In April the HBF’s executive chair Stewart Baseley wrote to Gove stating that “for government to still be basing estimates of 11-18m buildings with safety issues on a theoretical exercise some five years after the Grenfell Tower fire is unsatisfactory”.

He said that the HBF believed that a “very large proportion” of the buildings in need of remediation were actually buildings much older than 30 years old, which had been turned into fire risks due to a refurbishment – many of which would be in the social housing sector. However, he said that it was impossible to tell without further “transparency”.

The data published today states that as much as £1.2bn of the estimated remediation costs will be to repair homes in the social housing sector

The department published the analysis yesterday shortly after printing its response to the levelling up, housing and communities select committee’s report on building safety remediation and funding, which had demanded the department show its evidence for the figure.

In response to the demand, the government pointed to its publication of the data, and pledged that: “Further analysis and data related to the building safety fund, external wall systems on high-rise residential buildings data collection will be published in due course.”

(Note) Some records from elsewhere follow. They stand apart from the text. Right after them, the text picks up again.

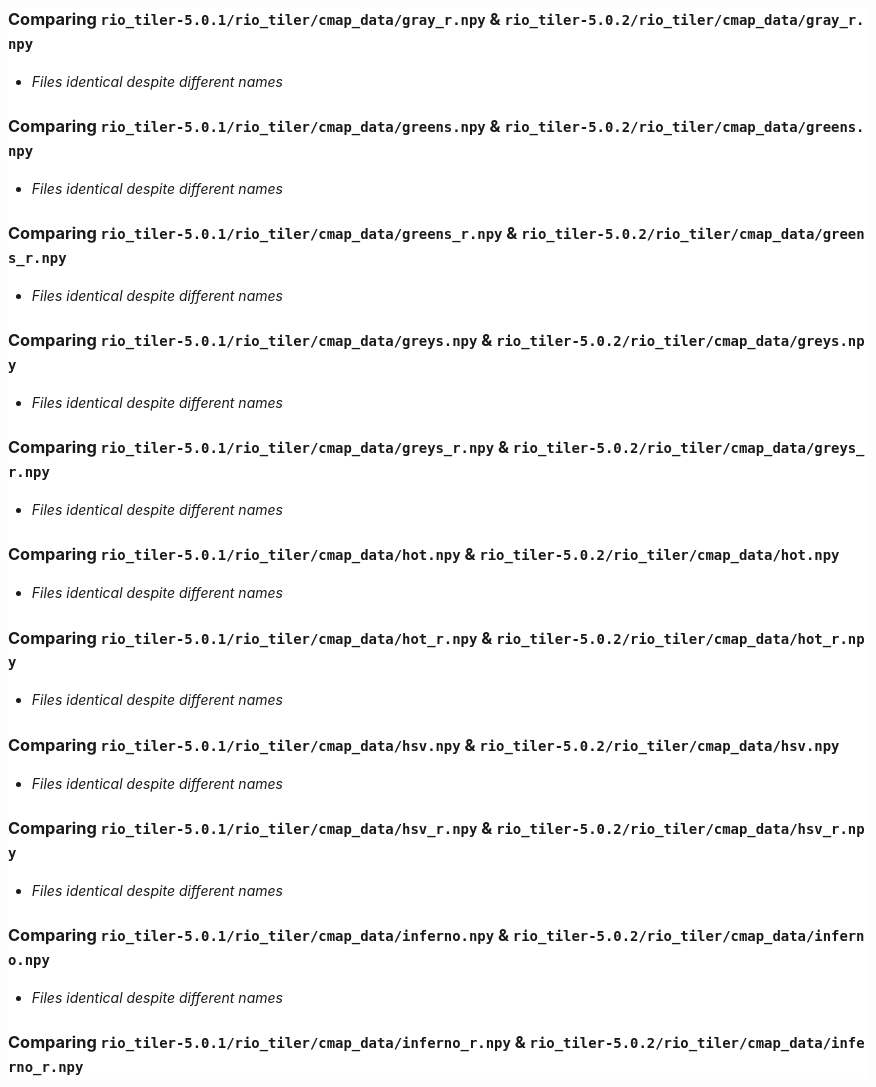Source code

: ### Comparing `rio_tiler-5.0.1/rio_tiler/cmap_data/gray_r.npy` & `rio_tiler-5.0.2/rio_tiler/cmap_data/gray_r.npy`

 * *Files identical despite different names*

### Comparing `rio_tiler-5.0.1/rio_tiler/cmap_data/greens.npy` & `rio_tiler-5.0.2/rio_tiler/cmap_data/greens.npy`

 * *Files identical despite different names*

### Comparing `rio_tiler-5.0.1/rio_tiler/cmap_data/greens_r.npy` & `rio_tiler-5.0.2/rio_tiler/cmap_data/greens_r.npy`

 * *Files identical despite different names*

### Comparing `rio_tiler-5.0.1/rio_tiler/cmap_data/greys.npy` & `rio_tiler-5.0.2/rio_tiler/cmap_data/greys.npy`

 * *Files identical despite different names*

### Comparing `rio_tiler-5.0.1/rio_tiler/cmap_data/greys_r.npy` & `rio_tiler-5.0.2/rio_tiler/cmap_data/greys_r.npy`

 * *Files identical despite different names*

### Comparing `rio_tiler-5.0.1/rio_tiler/cmap_data/hot.npy` & `rio_tiler-5.0.2/rio_tiler/cmap_data/hot.npy`

 * *Files identical despite different names*

### Comparing `rio_tiler-5.0.1/rio_tiler/cmap_data/hot_r.npy` & `rio_tiler-5.0.2/rio_tiler/cmap_data/hot_r.npy`

 * *Files identical despite different names*

### Comparing `rio_tiler-5.0.1/rio_tiler/cmap_data/hsv.npy` & `rio_tiler-5.0.2/rio_tiler/cmap_data/hsv.npy`

 * *Files identical despite different names*

### Comparing `rio_tiler-5.0.1/rio_tiler/cmap_data/hsv_r.npy` & `rio_tiler-5.0.2/rio_tiler/cmap_data/hsv_r.npy`

 * *Files identical despite different names*

### Comparing `rio_tiler-5.0.1/rio_tiler/cmap_data/inferno.npy` & `rio_tiler-5.0.2/rio_tiler/cmap_data/inferno.npy`

 * *Files identical despite different names*

### Comparing `rio_tiler-5.0.1/rio_tiler/cmap_data/inferno_r.npy` & `rio_tiler-5.0.2/rio_tiler/cmap_data/inferno_r.npy`
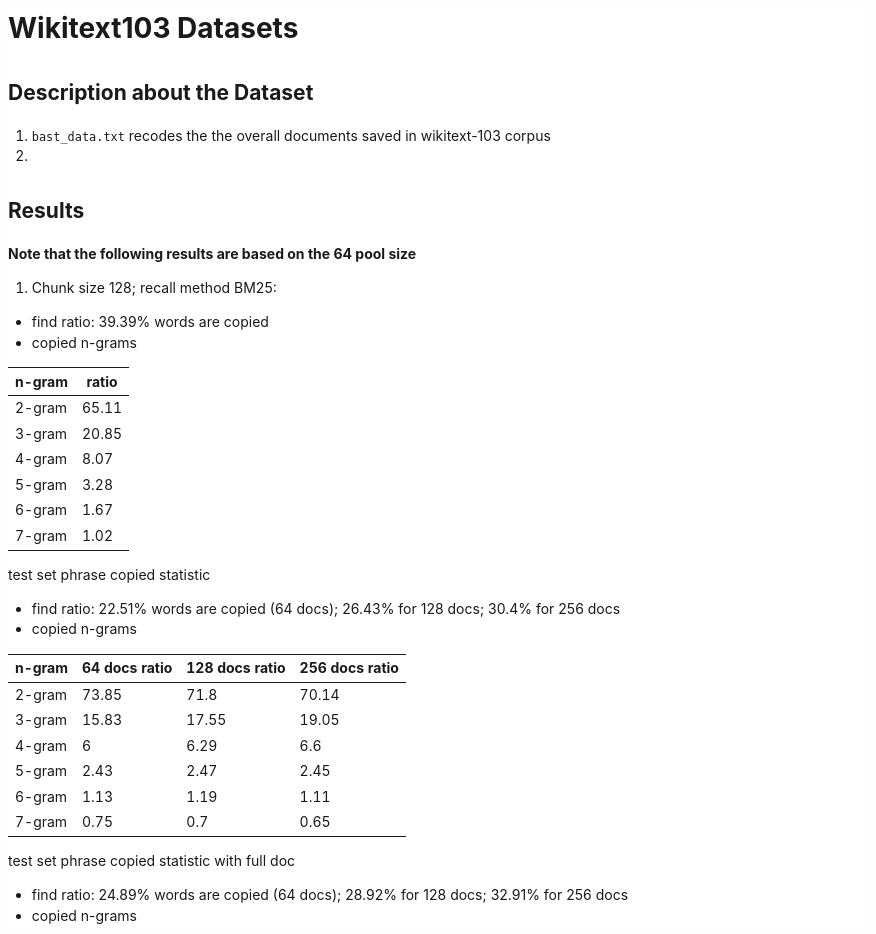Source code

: # Wikitext103 Datasets

## Description about the Dataset

1. `bast_data.txt`
   recodes the the overall documents saved in wikitext-103 corpus
2.

## Results

**Note that the following results are based on the 64 pool size**

1. Chunk size 128; recall method BM25:

* find ratio: 39.39% words are copied
* copied n-grams

| n-gram | ratio |
|--------|-------|
| 2-gram | 65.11 |
| 3-gram | 20.85 |
| 4-gram | 8.07  |
| 5-gram | 3.28  |
| 6-gram | 1.67  |
| 7-gram | 1.02  |

test set phrase copied statistic

* find ratio: 22.51% words are copied (64 docs); 26.43% for 128 docs; 30.4% for 256 docs
* copied n-grams

| n-gram | 64 docs ratio | 128 docs ratio | 256 docs ratio |
|--------|---------------|----------------|----------------|
| 2-gram | 73.85         | 71.8           | 70.14          |
| 3-gram | 15.83         | 17.55          | 19.05          |
| 4-gram | 6             | 6.29           | 6.6            |
| 5-gram | 2.43          | 2.47           | 2.45           | 
| 6-gram | 1.13          | 1.19           | 1.11           | 
| 7-gram | 0.75          | 0.7            | 0.65           |

test set phrase copied statistic with full doc

* find ratio: 24.89% words are copied (64 docs); 28.92% for 128 docs; 32.91% for 256 docs
* copied n-grams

In response to the publication of the analysis, a spokesperson for the HBF said the organisation had seen “everything they put out this morning before”, and that the data still includes “massive assumptions which was what they were criticised for by the select committee.” 

The spokesperson added: “We still await the detailed work they say they have done to get to the assumptions regarding the number of buildings, the number that need remediation, and the costs.”